Son rostros pescados de la ruta bacaladera y marina, varados ahora en el
interior, con ojos de agua teñidos de alcohol, deshidratados y desesperados, buscando
reparar la sed en el aliento húmedo del río, dilatado en sus márgenes. Marchan
sin dar las ¿merecidas? gracias a las precarias indicaciones recibidas, los
pasos decididos hacia el embarcadero, el río sin ocultar las estrías de colores
de los entusiastas kayakistas.
Envidias el fluido volar de los buitres, la ligereza de las cabras montesas en la cima, a las jóvenes amazonas vascas que te rebasan; mientras, tú, con tus pesados pies y el corazón tan acelerado, camino de la cumbre.

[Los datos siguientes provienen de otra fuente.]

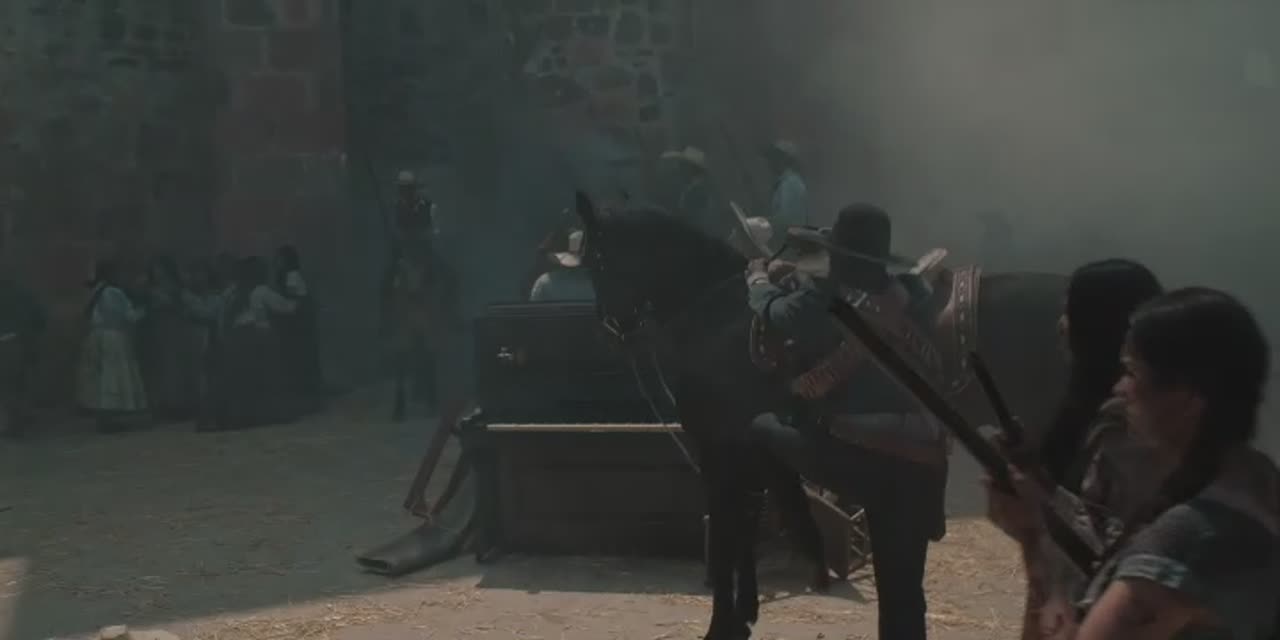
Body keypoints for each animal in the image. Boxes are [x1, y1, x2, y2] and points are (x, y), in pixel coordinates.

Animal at [573, 192, 1069, 639]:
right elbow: (744, 532)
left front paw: (722, 625)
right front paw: (744, 615)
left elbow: (730, 537)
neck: (719, 317)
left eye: (597, 258)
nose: (609, 324)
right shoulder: (743, 457)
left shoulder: (721, 453)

Lo logras. Abajo Durango, el mar al fondo. Pero el viento, la posible lluvia, la concurrencia; todo anima al descenso. ¿Ves el hilo de tierra pegada a la roca? El magro camino que te abocará luego al bosque. Manzanas, nueces, castañas entre la tierra húmeda. Observas cómo en la tapia, sin tierra, brotan las margaritas. Siempre logra la vida abrirse paso.